Today the Sea Lion made her way into a tributary of the Snake River. We would explore the Palouse River and take a closer look at the Great Columbia River Basalt flows that have covered this landscape. It’s hard to imagine not only the great flows of basalt oozing their way across much of Washington, Oregon and Idaho, but to have that catastrophic event followed by the Bretz floods? We have to let our imaginations go back in geologic time some twelve to fifteen thousand years. The rolling hills that make up the Palouse River and the surrounding countryside of the Snake River were quiet until one fateful day when an intense roar could be heard coming from the northeast. Swirling dust clouds spread across the northern horizon. Then winds at hurricane-force speeds followed by a wall of water more than 100 feet high and 8 miles across surged across this landscape, leaving in its wake destruction and a carved beauty that would take thousands of years to understand and appreciate.

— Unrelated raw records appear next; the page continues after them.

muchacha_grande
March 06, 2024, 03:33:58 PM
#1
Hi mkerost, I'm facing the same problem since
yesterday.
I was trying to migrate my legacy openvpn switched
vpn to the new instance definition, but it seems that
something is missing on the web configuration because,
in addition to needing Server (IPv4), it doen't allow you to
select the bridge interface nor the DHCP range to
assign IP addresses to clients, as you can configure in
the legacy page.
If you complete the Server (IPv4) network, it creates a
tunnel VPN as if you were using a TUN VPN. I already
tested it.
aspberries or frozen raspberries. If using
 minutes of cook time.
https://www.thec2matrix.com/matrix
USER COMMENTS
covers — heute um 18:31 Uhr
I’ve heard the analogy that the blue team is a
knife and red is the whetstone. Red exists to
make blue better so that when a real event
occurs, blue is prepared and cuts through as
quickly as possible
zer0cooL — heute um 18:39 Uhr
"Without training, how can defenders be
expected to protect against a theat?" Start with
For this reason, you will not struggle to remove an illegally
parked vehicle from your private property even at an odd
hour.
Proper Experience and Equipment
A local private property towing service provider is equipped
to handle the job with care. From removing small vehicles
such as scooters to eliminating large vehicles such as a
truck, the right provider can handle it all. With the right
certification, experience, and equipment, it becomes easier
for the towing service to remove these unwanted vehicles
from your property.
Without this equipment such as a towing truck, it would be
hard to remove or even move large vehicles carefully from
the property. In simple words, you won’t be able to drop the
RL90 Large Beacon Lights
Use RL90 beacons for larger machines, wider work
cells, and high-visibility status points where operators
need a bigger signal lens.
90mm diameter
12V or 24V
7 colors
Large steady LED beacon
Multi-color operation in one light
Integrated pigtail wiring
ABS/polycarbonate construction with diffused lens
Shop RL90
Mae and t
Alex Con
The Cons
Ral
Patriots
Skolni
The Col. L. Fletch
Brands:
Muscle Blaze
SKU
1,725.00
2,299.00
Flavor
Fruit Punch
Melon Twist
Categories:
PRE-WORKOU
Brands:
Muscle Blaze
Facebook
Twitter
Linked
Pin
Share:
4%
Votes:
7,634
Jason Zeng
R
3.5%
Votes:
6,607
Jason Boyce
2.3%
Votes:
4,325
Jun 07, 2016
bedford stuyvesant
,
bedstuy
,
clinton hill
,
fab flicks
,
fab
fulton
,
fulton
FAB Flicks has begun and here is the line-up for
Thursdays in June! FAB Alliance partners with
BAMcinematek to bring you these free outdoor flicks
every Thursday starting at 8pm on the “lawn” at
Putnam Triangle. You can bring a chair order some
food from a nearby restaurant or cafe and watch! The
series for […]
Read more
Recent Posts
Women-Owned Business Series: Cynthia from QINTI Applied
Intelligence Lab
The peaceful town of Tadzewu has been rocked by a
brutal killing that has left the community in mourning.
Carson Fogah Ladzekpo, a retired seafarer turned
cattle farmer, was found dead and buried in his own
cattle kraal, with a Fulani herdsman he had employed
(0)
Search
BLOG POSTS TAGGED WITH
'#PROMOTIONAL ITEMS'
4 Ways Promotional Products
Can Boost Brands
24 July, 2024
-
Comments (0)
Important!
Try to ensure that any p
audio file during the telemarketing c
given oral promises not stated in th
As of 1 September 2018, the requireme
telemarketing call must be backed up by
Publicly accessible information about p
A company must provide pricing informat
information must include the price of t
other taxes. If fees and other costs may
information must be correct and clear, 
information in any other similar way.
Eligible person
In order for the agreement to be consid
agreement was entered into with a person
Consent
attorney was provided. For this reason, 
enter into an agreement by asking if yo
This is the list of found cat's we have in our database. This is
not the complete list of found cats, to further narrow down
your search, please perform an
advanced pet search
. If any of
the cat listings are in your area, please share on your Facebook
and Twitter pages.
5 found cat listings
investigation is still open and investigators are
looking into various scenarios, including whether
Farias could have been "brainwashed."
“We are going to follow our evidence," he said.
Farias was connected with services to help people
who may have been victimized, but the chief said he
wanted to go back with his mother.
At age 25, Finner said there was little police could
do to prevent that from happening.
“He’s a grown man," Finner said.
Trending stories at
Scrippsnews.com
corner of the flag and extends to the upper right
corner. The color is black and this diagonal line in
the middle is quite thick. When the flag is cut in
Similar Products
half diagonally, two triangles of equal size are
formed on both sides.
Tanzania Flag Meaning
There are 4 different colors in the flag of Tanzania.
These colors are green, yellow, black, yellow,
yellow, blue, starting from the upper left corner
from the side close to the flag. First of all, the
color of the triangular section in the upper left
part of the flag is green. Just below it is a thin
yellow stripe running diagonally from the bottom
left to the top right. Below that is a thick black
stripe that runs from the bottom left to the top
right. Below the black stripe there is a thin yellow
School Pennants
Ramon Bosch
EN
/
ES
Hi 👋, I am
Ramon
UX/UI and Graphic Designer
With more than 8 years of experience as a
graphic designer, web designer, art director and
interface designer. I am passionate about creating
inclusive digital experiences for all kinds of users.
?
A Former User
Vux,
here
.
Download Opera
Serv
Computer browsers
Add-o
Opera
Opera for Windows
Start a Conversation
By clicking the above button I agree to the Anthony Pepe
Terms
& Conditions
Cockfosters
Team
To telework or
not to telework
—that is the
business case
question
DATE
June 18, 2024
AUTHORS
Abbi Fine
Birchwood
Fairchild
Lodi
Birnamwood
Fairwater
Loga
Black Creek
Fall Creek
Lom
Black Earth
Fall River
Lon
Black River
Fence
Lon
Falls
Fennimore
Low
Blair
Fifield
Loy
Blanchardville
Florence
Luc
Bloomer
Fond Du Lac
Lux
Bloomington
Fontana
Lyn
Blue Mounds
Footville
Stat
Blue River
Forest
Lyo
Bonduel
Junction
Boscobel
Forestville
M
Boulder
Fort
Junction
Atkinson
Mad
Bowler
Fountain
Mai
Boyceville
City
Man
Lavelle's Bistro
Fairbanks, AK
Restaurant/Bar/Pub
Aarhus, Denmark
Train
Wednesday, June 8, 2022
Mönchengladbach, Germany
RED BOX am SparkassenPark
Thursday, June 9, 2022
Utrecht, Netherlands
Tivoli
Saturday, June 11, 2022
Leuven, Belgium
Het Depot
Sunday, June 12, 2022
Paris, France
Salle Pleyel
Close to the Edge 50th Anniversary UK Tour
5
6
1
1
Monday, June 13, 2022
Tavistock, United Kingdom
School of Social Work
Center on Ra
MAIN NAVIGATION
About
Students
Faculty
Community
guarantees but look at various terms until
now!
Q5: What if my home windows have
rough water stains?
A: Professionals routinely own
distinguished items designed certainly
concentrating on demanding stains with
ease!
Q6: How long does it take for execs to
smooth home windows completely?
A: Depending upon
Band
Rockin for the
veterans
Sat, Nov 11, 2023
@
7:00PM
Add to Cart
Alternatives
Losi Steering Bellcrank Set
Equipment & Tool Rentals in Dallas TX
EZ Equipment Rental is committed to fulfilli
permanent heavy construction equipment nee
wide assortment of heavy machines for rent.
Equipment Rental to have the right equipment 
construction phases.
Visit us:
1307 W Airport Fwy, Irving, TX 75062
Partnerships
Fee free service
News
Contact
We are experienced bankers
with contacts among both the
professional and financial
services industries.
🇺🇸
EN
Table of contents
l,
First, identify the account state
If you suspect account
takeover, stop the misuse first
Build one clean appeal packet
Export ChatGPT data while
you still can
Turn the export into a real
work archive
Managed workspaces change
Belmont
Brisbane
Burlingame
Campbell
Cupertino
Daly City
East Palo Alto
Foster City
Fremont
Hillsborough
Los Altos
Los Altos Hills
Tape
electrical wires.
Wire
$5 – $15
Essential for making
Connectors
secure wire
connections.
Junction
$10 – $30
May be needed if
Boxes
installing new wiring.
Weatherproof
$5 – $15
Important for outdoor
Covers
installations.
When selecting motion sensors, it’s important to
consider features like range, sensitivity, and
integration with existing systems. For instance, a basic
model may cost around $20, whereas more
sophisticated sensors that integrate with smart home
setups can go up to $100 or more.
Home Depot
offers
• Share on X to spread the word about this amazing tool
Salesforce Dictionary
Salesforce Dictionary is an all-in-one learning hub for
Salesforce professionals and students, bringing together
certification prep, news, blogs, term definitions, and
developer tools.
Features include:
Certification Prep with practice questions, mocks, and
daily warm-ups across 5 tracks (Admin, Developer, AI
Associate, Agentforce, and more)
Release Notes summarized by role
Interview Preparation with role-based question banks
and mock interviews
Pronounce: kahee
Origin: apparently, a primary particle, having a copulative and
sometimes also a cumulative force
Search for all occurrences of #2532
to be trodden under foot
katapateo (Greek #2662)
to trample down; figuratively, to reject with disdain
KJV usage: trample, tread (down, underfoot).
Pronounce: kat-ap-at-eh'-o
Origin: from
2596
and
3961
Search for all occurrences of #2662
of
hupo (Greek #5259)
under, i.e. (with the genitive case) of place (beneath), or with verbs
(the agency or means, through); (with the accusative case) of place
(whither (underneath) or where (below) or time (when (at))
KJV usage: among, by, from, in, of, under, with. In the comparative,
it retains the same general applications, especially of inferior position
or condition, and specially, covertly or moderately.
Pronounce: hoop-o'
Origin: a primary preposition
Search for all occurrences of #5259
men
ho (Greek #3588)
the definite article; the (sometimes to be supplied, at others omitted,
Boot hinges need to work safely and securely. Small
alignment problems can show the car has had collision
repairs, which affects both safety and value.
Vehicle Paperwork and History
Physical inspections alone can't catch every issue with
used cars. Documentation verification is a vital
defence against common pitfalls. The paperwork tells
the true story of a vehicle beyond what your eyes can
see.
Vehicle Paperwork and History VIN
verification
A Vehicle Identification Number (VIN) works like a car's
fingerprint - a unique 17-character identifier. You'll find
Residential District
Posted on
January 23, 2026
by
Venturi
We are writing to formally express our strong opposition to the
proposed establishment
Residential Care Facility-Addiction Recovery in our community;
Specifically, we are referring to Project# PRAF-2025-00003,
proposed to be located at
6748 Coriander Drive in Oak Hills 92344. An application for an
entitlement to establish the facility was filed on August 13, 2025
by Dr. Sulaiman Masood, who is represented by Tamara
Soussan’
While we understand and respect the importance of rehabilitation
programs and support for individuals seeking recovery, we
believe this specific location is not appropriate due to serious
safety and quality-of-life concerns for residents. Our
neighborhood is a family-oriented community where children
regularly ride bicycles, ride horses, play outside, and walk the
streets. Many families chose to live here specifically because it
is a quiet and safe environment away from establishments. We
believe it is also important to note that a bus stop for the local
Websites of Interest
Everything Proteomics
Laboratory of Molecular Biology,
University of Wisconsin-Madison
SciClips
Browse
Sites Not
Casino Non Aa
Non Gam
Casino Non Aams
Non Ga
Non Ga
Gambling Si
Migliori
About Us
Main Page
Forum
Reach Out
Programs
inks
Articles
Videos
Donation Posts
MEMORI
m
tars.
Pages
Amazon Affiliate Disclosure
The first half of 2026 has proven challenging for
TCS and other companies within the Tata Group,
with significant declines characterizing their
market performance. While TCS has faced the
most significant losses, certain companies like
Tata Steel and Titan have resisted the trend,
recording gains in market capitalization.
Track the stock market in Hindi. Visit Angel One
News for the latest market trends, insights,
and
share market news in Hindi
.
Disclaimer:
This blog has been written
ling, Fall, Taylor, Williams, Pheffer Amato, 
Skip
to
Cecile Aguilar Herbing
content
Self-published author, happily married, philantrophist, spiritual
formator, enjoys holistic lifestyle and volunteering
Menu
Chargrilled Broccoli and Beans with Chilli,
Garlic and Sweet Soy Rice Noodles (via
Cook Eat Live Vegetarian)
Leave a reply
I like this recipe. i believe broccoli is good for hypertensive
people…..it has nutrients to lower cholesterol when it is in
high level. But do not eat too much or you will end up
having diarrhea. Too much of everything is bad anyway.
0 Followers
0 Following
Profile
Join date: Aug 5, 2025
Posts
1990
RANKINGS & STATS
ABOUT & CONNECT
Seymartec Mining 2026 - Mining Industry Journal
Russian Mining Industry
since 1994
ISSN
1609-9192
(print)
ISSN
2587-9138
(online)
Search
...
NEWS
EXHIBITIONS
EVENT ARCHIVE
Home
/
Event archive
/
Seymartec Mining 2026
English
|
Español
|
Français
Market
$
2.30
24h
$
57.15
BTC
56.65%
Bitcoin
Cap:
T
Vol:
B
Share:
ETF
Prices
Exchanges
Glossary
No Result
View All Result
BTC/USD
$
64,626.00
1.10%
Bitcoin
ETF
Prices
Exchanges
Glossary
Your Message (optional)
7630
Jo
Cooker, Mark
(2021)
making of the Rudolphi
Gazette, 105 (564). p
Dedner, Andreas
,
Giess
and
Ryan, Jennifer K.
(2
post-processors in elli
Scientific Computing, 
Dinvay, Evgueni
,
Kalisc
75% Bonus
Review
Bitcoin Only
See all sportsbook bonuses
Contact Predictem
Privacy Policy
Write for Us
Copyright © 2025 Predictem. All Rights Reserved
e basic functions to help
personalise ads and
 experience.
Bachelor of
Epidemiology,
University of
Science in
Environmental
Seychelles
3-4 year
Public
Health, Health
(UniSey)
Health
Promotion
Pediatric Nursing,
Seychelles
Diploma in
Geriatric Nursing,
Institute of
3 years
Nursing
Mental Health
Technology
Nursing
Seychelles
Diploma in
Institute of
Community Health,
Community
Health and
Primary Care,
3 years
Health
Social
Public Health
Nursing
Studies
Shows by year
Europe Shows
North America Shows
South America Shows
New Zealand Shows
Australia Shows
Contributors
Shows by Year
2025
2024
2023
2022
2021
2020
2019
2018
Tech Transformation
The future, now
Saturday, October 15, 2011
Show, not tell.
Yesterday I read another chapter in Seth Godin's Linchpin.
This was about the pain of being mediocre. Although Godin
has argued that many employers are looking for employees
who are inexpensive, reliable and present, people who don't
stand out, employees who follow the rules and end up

The Sea Lion and her guests continued following in the footsteps of Lewis and Clark down the Snake River. We were passing nearly to the day of the Corp of Discovery's passage some 198 years ago. We took a few moments to watch as wall after wall of Columnar Basalt passed by the Sea Lion. We marveled at not only the path of human history we followed but also, the enormous geologic and natural history that was cut away like a surgeon with a scalpel, laying open fifteen million years of geologic history for our examination! The great floodwaters of glacial Lake Missoula had laid open the land over and over and over, changing paths of rivers and exposing ancient Basalt flows. We saw the beauty and wondered at the natural power, just as Lewis and Clark had reported in the their journals a few short years ago.